◆ **Description of the task**
Omit all images, then repeat exactly the lines below from the one containing "include a method of contact" through the one containing "Want to find", both ends included.
[[ Supplied material open ]]
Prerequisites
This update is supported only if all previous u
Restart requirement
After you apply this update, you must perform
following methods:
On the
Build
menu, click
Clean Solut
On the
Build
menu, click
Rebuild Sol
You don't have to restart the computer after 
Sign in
[[ Supplied material closed ]]
[[ Supplied material open ]]
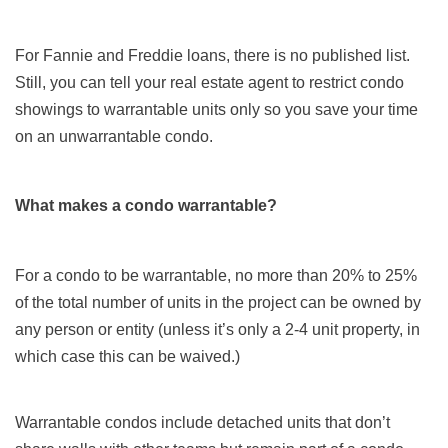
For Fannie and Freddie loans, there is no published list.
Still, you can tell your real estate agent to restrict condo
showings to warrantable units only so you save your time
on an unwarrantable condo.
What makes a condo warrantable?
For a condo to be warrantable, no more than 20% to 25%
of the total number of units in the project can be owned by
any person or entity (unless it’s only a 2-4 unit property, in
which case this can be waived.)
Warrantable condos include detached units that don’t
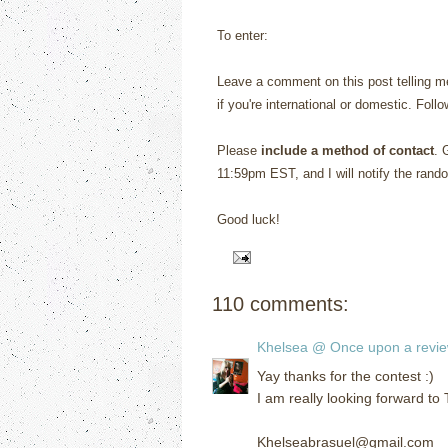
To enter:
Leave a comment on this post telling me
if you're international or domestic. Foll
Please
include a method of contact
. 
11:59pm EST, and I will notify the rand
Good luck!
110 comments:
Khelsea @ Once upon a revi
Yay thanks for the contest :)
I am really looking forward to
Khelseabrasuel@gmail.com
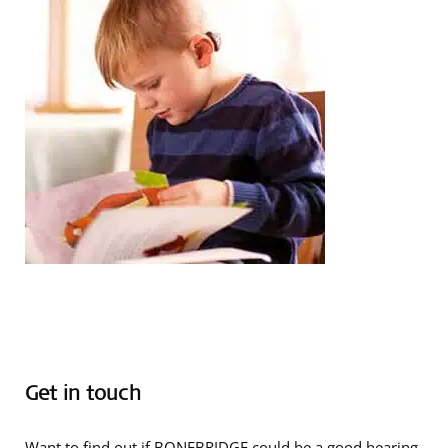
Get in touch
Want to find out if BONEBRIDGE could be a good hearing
[[ Supplied material closed ]]
◆ **Response**
include a method of contact
. 
11:59pm EST, and I will notify the rand
Good luck!
110 comments:
Khelsea @ Once upon a revi
Yay thanks for the contest :)
I am really looking forward to
Khelseabrasuel@gmail.com
Get in touch
Want to find out if BONEBRIDGE could be a good hearing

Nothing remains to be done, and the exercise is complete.